Actually I did try vacuum analyze and every other trick I could think of. I have been using postgresql for years. I probably pissed away 5 days playing with every conceivable setting which is how I came down to ~1600ms. When I started it was ~4200ms. The fact that I couldnt go any lower made me really dig. I also notice that postgresql will pin the cpu while mysql is so fast I cant measure its cpu use. I am now trying it with Oracle and my preliminary results show its also a hell of a lot faster than postgresql. The more I play with it the more I come to realize that foreign keys just kill postgresql performance.

Marcus

baliukas · **Posted:** Sun Jul 04, 2004 1:49 am

It is very strange, paste query plan and SQL if it is not a secret.
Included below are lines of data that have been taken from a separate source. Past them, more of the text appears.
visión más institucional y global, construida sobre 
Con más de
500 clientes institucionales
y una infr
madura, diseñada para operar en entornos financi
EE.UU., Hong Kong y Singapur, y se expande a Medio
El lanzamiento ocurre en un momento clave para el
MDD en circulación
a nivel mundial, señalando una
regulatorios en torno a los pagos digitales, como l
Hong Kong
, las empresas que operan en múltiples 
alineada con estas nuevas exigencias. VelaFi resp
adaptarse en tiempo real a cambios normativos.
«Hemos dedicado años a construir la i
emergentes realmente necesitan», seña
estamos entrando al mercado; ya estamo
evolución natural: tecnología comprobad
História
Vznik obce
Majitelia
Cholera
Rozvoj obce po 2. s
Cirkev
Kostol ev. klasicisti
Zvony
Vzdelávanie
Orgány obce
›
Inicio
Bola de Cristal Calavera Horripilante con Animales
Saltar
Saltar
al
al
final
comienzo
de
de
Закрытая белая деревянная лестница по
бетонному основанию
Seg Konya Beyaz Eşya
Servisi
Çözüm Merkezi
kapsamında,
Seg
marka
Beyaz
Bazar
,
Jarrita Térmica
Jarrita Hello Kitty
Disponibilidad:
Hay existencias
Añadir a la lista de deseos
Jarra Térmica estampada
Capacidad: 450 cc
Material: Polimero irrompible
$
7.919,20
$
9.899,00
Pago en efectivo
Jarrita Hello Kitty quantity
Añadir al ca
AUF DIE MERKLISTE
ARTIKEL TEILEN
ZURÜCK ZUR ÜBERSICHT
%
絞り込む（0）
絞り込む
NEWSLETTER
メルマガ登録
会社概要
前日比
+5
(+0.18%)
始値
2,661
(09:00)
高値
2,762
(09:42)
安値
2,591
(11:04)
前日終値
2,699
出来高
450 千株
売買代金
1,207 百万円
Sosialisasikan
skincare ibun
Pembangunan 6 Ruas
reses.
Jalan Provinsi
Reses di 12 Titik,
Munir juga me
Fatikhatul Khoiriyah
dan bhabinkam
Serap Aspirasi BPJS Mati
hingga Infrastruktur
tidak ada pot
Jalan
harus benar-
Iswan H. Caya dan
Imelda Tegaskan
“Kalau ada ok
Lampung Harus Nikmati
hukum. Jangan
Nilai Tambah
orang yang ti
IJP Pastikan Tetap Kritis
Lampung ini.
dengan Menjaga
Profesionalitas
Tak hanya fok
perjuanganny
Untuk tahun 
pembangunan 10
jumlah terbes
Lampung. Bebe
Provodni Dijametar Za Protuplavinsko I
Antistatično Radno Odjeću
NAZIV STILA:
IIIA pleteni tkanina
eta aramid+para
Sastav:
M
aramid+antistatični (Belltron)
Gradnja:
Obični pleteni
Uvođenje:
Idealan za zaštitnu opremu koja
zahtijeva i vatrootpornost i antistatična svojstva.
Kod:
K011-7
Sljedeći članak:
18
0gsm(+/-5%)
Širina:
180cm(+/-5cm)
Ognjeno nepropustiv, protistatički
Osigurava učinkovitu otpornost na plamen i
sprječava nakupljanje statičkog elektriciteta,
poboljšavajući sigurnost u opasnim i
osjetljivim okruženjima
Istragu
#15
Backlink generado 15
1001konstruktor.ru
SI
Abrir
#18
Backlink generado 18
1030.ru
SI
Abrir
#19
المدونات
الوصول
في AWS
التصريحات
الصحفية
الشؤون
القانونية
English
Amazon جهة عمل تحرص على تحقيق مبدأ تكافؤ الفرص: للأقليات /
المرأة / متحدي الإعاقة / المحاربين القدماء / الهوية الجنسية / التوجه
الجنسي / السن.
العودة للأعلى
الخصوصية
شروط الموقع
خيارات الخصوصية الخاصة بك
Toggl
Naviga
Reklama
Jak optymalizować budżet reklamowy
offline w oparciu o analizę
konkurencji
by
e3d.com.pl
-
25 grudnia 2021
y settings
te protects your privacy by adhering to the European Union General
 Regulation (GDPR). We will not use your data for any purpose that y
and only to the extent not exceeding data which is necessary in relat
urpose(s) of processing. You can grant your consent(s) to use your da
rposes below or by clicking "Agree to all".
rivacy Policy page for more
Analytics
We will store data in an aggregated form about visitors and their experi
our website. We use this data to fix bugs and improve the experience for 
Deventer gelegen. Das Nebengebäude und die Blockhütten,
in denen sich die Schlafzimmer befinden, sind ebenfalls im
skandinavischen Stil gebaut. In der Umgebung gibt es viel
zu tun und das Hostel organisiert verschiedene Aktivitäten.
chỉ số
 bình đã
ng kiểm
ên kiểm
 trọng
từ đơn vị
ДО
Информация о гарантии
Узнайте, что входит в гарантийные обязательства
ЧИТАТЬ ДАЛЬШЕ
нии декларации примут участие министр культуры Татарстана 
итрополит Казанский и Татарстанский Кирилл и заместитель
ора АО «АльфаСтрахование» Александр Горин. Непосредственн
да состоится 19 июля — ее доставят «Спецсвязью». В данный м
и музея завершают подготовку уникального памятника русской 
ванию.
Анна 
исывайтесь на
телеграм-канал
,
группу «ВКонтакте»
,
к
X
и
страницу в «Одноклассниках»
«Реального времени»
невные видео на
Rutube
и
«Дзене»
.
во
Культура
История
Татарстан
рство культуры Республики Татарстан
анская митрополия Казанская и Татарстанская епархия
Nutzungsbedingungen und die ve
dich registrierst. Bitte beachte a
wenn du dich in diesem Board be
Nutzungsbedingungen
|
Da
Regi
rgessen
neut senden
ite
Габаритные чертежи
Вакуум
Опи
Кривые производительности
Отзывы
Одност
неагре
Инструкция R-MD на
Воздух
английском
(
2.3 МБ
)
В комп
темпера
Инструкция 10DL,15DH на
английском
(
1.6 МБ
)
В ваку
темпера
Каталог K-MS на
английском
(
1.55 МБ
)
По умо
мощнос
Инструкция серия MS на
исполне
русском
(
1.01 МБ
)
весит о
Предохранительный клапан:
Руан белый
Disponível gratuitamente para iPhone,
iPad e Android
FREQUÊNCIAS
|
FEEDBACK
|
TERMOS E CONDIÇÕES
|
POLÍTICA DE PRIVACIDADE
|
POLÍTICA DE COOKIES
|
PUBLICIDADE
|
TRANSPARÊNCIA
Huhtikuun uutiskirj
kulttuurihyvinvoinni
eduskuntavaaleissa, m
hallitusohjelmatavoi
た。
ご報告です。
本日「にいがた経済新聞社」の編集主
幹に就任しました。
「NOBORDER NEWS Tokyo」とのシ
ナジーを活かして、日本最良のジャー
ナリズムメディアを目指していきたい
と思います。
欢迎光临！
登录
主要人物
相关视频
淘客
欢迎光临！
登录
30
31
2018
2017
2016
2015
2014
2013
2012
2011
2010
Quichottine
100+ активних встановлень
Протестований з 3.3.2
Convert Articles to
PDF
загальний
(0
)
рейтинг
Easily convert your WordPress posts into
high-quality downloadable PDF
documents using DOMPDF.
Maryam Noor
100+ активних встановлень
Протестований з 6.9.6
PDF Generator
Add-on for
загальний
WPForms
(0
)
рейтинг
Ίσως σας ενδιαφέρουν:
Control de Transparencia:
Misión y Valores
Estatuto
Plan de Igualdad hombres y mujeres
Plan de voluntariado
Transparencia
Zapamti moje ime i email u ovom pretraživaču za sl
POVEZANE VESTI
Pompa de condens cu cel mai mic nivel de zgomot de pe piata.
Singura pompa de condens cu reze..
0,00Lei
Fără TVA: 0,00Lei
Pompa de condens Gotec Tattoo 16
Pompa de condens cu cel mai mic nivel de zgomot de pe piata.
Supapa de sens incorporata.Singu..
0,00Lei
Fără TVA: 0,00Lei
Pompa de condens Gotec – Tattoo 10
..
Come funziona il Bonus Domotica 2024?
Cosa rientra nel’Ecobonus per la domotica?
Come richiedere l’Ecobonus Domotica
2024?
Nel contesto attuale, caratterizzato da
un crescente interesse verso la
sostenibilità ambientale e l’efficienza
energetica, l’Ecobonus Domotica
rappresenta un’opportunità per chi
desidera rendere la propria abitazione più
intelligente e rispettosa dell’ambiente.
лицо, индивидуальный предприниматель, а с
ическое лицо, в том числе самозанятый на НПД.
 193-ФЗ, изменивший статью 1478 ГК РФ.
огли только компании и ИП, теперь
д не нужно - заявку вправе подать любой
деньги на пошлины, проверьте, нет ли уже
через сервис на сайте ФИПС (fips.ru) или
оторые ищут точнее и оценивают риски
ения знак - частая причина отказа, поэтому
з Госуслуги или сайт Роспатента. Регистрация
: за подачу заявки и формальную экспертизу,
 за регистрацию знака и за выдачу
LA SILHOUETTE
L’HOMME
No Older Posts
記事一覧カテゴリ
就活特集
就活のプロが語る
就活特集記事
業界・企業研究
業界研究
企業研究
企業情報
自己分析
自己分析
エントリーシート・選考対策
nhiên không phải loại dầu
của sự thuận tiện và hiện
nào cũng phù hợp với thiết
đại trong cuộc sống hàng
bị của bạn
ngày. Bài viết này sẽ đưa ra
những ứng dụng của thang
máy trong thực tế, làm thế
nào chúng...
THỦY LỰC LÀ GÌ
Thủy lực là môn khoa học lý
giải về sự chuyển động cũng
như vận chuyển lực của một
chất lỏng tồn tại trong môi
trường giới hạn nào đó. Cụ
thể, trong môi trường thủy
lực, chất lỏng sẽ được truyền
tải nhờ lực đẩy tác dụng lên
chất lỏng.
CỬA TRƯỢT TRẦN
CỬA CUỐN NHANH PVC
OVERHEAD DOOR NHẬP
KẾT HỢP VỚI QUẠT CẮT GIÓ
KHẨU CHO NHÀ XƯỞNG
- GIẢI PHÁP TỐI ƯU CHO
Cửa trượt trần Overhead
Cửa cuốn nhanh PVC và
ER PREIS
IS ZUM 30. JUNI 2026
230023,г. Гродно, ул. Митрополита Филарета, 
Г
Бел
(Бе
I am not sure I can help, but there are a lot of tricks to make postgresql faster. Probably not a foreign key is a problem, it is just a trigger. I am not sure about all versions, but "old" JDBC driver causes a lot of performance problems, "id= 666::int8" this trick with cast is very important too, it looks like two same queries, but performance is very different:

Code:

test=# select * from test where id= 666::int8;
 id  | value1 | value2
-----+--------+--------
 666 |      2 | 3
(1 row)

Time: 1.165 ms
test=# select * from test where id= 666;
 id  | value1 | value2
-----+--------+--------
 666 |      2 | 3
(1 row)

Time: 512.234 ms

baliukas · **Posted:** Sun Jul 04, 2004 5:29 am

BTW this explains the reason:

Index Scan vs Seq Scan 0.111 ms / 103.838 ms

Code:

test=# explain analyse select * from test where id= 666;
                                            QUERY PLAN
---------------------------------------------------------------------------------------------------
 Seq Scan on test  (cost=0.00..22.50 rows=2 width=412) (actual time=0.598..103.763 rows=1 loops=1)
   Filter: (id = 666)
 Total runtime: 103.838 ms
(3 rows)


test=# explain analyse select * from test where id= 666::int8;
                                                    QUERY PLAN
------------------------------------------------------------------------------------------------------------------
 Index Scan using test_pkey on test  (cost=0.00..4.82 rows=2 width=412) (actual time=0.041..0.045 rows=1 loops=1)
   Index Cond: (id = 666::bigint)
 Total runtime: 0.111 ms
(3 rows)

103.838 ms

MarcusZ · **Joined:** Fri May 07, 2004 2:18 am **Posts:** 19

I appreciate the response. Unfortunately I cannot post the code. I finished testing with oracle. It is sometimes equal and sometimes 1/3 the speed of mysql but still more than useable compared with postgresql. I noticed this person had similar issues.
http://forum.hibernate.org/viewtopic.ph ... light=slow

Perhaps I could make things better by writing all the jdbc by hand and using explain to modify my sql but what would I gain by this. My app works. It works now and it works under heavy load. Hibernate does its job. It eliminates a lot of extra hand coding and to be honest it feels more robust than going the jdbc route. I still like postgresql (Although I am no longer going to use it) and hopefully someone will come up with some simple solution to this bug

Marcus